In a few weeks I’m going to give my students a standardized test that includes a section of timed, random alphabet recognition. It is very, very important that you notice the word timed. The goal of the test is for the student to recognize as many letters as possible in one minute. The letters are arranged in a random pattern that looks like this:
L B A D R Q S
O C L X T V E
J A K M Q R T
I know you understand the term random, but I want you to understand the concept of rows, because rows are very confusing to kindergartners. In fact, unless I point to the first row, most of them will start on the bottom row, which is closest to their eyes.
Shortly after school starts I begin testing my students for basic skills and knowledge so I will know how to plan my lessons. This includes testing their knowledge of the alphabet. Then I will begin using a series of forms that builds up their recognition skills. The first form looks something like this:
A B C A B A C A B
C A B A C A A B C
Then the next one adds the D and E, and so on until the last form has the whole alphabet in random order. This is the one I use for initial testing just to see what my children know.
Okay, now that you have this background knowledge, let me tell you what happened this week when I tested!

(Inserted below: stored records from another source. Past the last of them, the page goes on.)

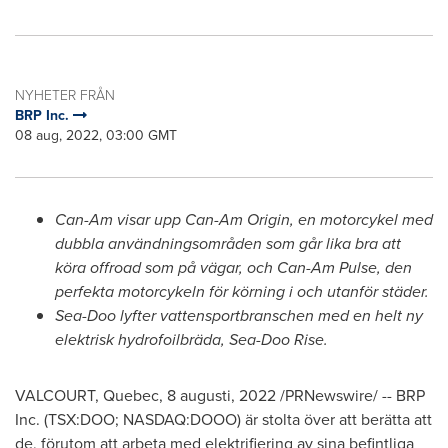
NYHETER FRÅN
BRP Inc.
08 aug, 2022, 03:00 GMT
Can-Am
visar upp Can-Am Origin, en motorcykel med
dubbla användningsområden som går lika bra att
köra offroad som på vägar, och Can-Am Pulse, den
perfekta motorcykeln för körning i och utanför städer.
Sea-Doo lyfter vattensportbranschen
med en helt ny
elektrisk hydrofoilbräda, Sea-Doo Rise.
VALCOURT, Quebec
,
8 augusti, 2022
/PRNewswire/ -- BRP
Inc. (TSX:DOO; NASDAQ:DOOO) är stolta över att berätta att
de, förutom att arbeta med elektrifiering av sina befintliga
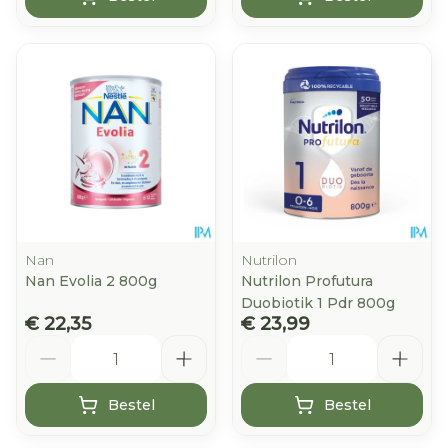
Nan
Nutrilon
Nan Evolia 2 800g
Nutrilon Profutura
Duobiotik 1 Pdr 800g
€ 22,35
€ 23,99
Aantal
Aantal
Bestel
Bestel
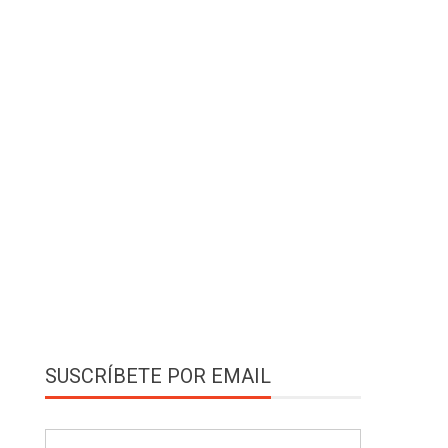
SUSCRÍBETE POR EMAIL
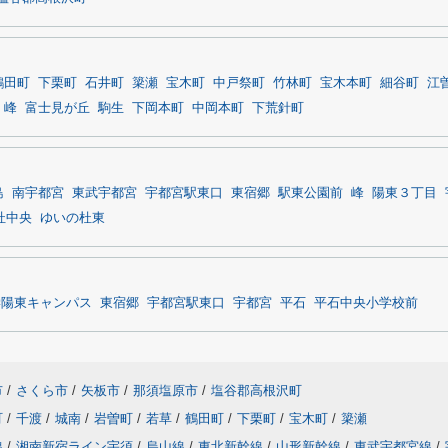
鶴田町
下栗町
石井町
簗瀬
宝木町
中戸祭町
竹林町
宝木本町
細谷町
江
峰
富士見が丘
駒生
下岡本町
中岡本町
下荒針町
島
南宇都宮
東武宇都宮
宇都宮駅東口
東宿郷
駅東公園前
峰
陽東３丁目
杜中央
ゆいの杜東
学陽東キャンパス
東宿郷
宇都宮駅東口
宇都宮
平石
平石中央小学校前
市
/
さくら市
/
矢板市
/
那須塩原市
/
塩谷郡高根沢町
町
/
千渡
/
城南
/
岩曽町
/
若草
/
鶴田町
/
下栗町
/
宝木町
/
簗瀬
線
/
湘南新宿ライン宇須
/
烏山線
/
東北新幹線
/
山形新幹線
/
東武宇都宮線
/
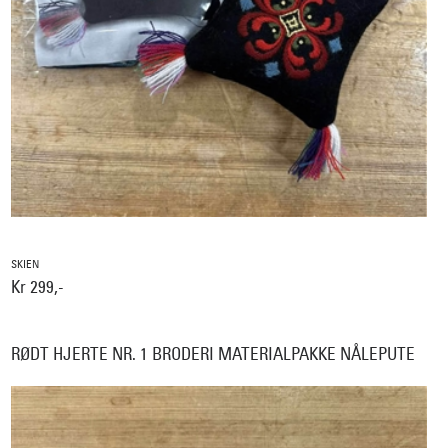
SKIEN
Kr 299,-
RØDT HJERTE NR. 1 BRODERI MATERIALPAKKE NÅLEPUTE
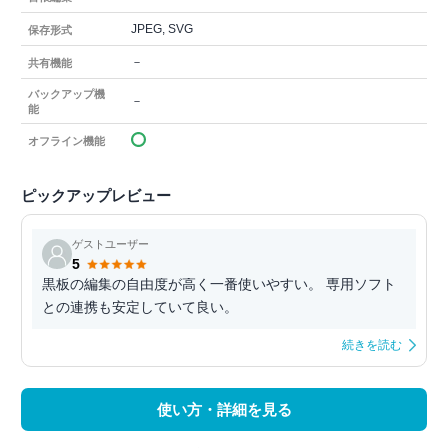
JPEG, SVG
保存形式
－
共有機能
バックアップ機
－
能
オフライン機能
ピックアップレビュー
ゲストユーザー
5
黒板の編集の自由度が高く一番使いやすい。 専用ソフト
との連携も安定していて良い。
続きを読む
使い方・詳細を見る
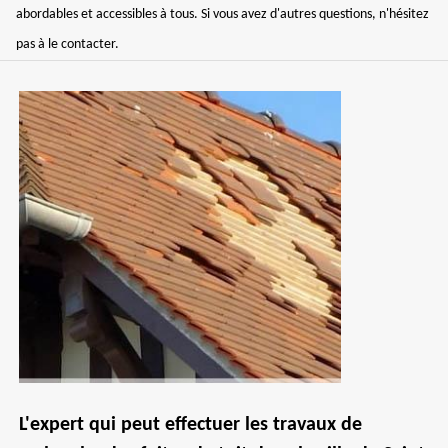
abordables et accessibles à tous. Si vous avez d'autres questions, n'hésitez
pas à le contacter.
L'expert qui peut effectuer les travaux de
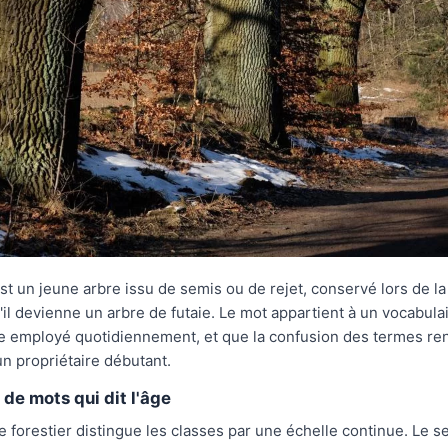
st un jeune arbre issu de semis ou de rejet, conservé lors de l
u'il devienne un arbre de futaie. Le mot appartient à un vocabula
e employé quotidiennement, et que la confusion des termes ren
n propriétaire débutant.
 de mots qui dit l'âge
e forestier distingue les classes par une échelle continue. Le 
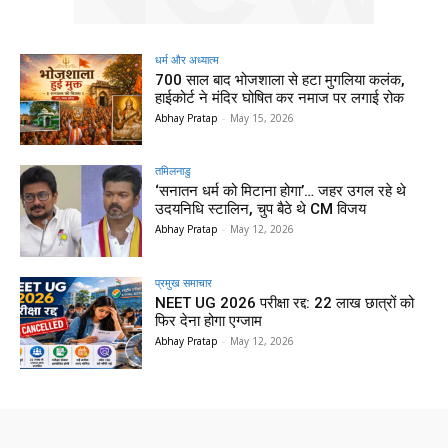
धर्म और अध्यात्म
700 साल बाद भोजशाला से हटा मुगलिया कलंक,
हाईकोर्ट ने मंदिर घोषित कर नमाज पर लगाई रोक
Abhay Pratap
-
May 15, 2026
तमिलनाडु
‘सनातन धर्म को मिटाना होगा’… जहर उगल रहे थे
उदयनिधि स्टालिन, चुप बैठे थे CM विजय
Abhay Pratap
-
May 12, 2026
प्रमुख समाचार‎
NEET UG 2026 परीक्षा रद्द: 22 लाख छात्रों को
फिर देना होगा एग्जाम
Abhay Pratap
-
May 12, 2026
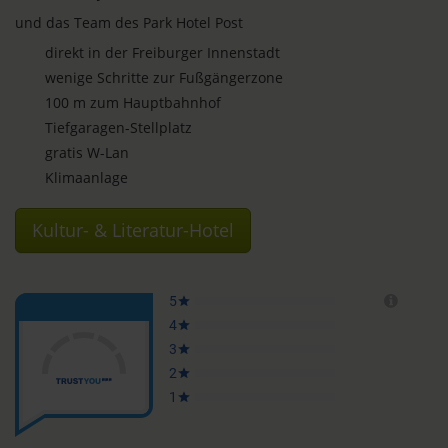
und das Team des Park Hotel Post
direkt in der Freiburger Innenstadt
wenige Schritte zur Fußgängerzone
100 m zum Hauptbahnhof
Tiefgaragen-Stellplatz
gratis W-Lan
Klimaanlage
Kultur- & Literatur-Hotel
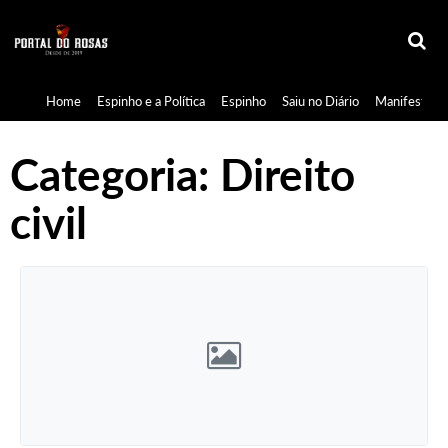
Home
Espinho e a Política
Espinho
Saiu no Diário
Manifestaçã
Categoria:
Direito
civil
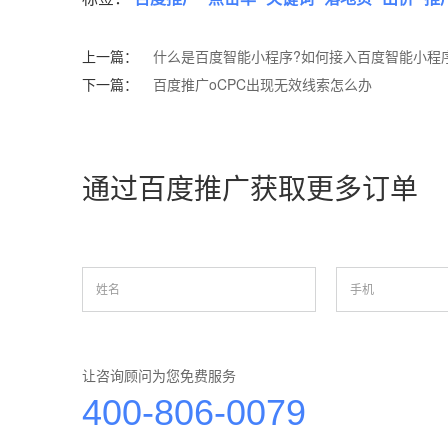
上一篇：
什么是百度智能小程序?如何接入百度智能小程
下一篇：
百度推广oCPC出现无效线索怎么办
通过百度推广获取更多订单
让咨询顾问为您免费服务
400-806-0079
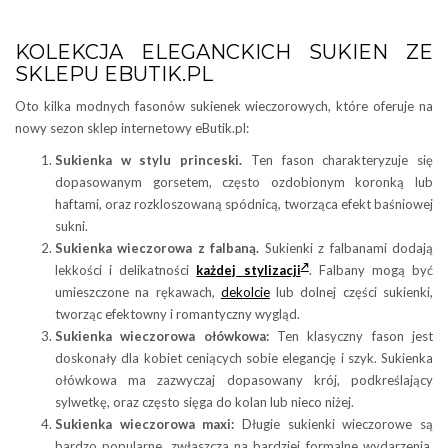
KOLEKCJA ELEGANCKICH SUKIEN ZE
SKLEPU EBUTIK.PL
Oto kilka modnych fasonów sukienek wieczorowych, które oferuje na
nowy sezon sklep internetowy eButik.pl:
Sukienka w stylu princeski.
Ten fason charakteryzuje się
dopasowanym gorsetem, często ozdobionym koronką lub
haftami, oraz rozkloszowaną spódnicą, tworząca efekt baśniowej
sukni.
Sukienka wieczorowa z falbaną.
Sukienki z falbanami dodają
lekkości i delikatności
każdej stylizacji
. Falbany mogą być
umieszczone na rękawach,
dekolcie
lub dolnej części sukienki,
tworząc efektowny i romantyczny wygląd.
Sukienka wieczorowa ołówkowa:
Ten klasyczny fason jest
doskonały dla kobiet ceniących sobie elegancję i szyk. Sukienka
ołówkowa ma zazwyczaj dopasowany krój, podkreślający
sylwetkę, oraz często sięga do kolan lub nieco niżej.
Sukienka wieczorowa maxi:
Długie sukienki wieczorowe są
bardzo popularne, zwłaszcza na bardziej formalne wydarzenia.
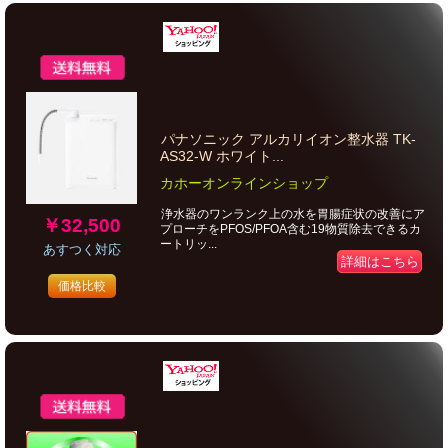
パナソニック アルカリイオン整水器 TK-
AS32-W ホワイト...
カホーオンラインショップ
浄水器のワンランク上の水を胃腸症状の改善にア
￥32,500
プローチをPFOS/PFOA含む19物質除去できるカ
ートリッ...
あすつく対応
詳細はこちら
価格比較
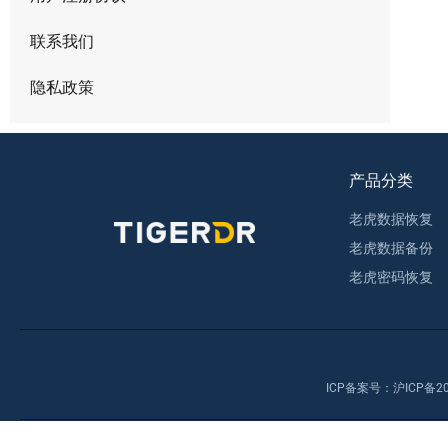
联系我们
隐私政策
产品分类
老虎数据恢复
老虎数据备份
老虎密码恢复
ICP备案号：
沪ICP备20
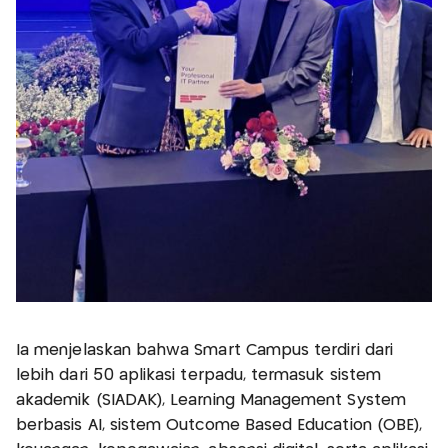
Ia menjelaskan bahwa Smart Campus terdiri dari
lebih dari 50 aplikasi terpadu, termasuk sistem
akademik (SIADAK), Learning Management System
berbasis AI, sistem Outcome Based Education (OBE),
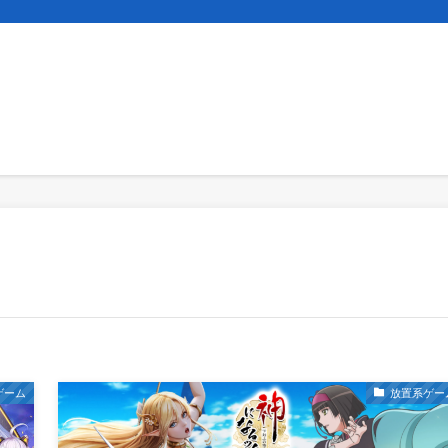
ゲーム
放置系ゲー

First, I have the three or four students with the “dripping syrup Southern accent syndrome”. This happens every year and I’m prepared for it. When I test this child, his or her responses sound like this:
Aaaaaaaaaaaay, Beeeeeeeeeeeeeeeee, Ceeeeeeeeeeeeeeeeee, Deeeeeeeeeeeeeeeeeee
A child with a dripping syrup accent can extend the value of any letter and add at least two extra syllables to any given word. LOL It takes weeks to build up any speed with these children and a timed test will NEVER represent their true knowledge and skills level. I just rely on my own understanding of their culture.
Then I had a couple of children who were determined to convince me that the alphabet has only one order and I definitely wasn’t following it! After any A they fell into the “ABC” pattern, no matter what the next letter was, and I had to get them back on track. Keep in mind that I can’t do that on our official testing and they will most likely fail this first test.
I have one “uh” child. Her responses were: B uh F uh A uh C uh… you get the picture. Getting her to drop that “uh” and get to the next letter will take some training!
I have two or three who simply stop dead in their tracks at the first letter they don’t recognize. I have to get them to skip that one and go on to the next, which is totally beyond their comprehension level at this point in their learning. I can just hear their little minds, “What do you mean skip it? How can I skip it when I don’t know it and you’re asking me what it is, and I’m trying to think of it?” Unfortunately I know from giving the test for the last eight years, that the first letter of the test will be what stops most of these children. One of the “quirks” of the test is that it is printed in Times Roman which has this “g”. That is not the “g” students are used to seeing in D’Nealian handwriting. Even though it is the same “g” used in our phonics program and printed on their papers, most students remember and associate the letter they write.
I have a couple of children who cannot recognize more than a few letters out of the context of their natural order. They can spot A, O, X, L, Z, T, and the letters of their name. Although their parents believe they “know the alphabet” because they can sing that cute song, and even point to and say the letters in order, they do not truly recognize individual letters. It’s like learning a song in a foreign language. Our minds and voices can mimic the sounds and sequence without actually understanding the words.
Last, but not least, I tested a child who had a story for each letter of the alphabet. I kid you not; this is the way our test time went:
V- I don’t know that letter. We didn’t learn it in prek.
C- There’s one of those in my brother’s name.
“Do you know what it is?”
X- Hey, that’s in my name! That’s x.
Q- Oh, that’s a hard one. I don’t think I know that one.
T- Yeah, that’s t like turtle.
Y-(pauses and looks up at our alphabet board and starts whispering, a,b,c,…)
No, we don’t have time to do that. Do you know the letter?
No, it’s one of those hard ones too.
I let her go on for about ten letters just to hear the stories! I hope that by spring testing we have made much better progress.
I have also noticed that I have more children this year than ever before who say “lmnop” and have no concept that those are individual letters. Sometimes I truly hate that alphabet song!!
So now you have an inkling of some of the challenges of “testing” kindergartners. It certainly isn’t an exact science, and frankly I think it is a waste of time until spring. But there are four levels of administration above me who say otherwise, so I’ll be testing along with everyone else.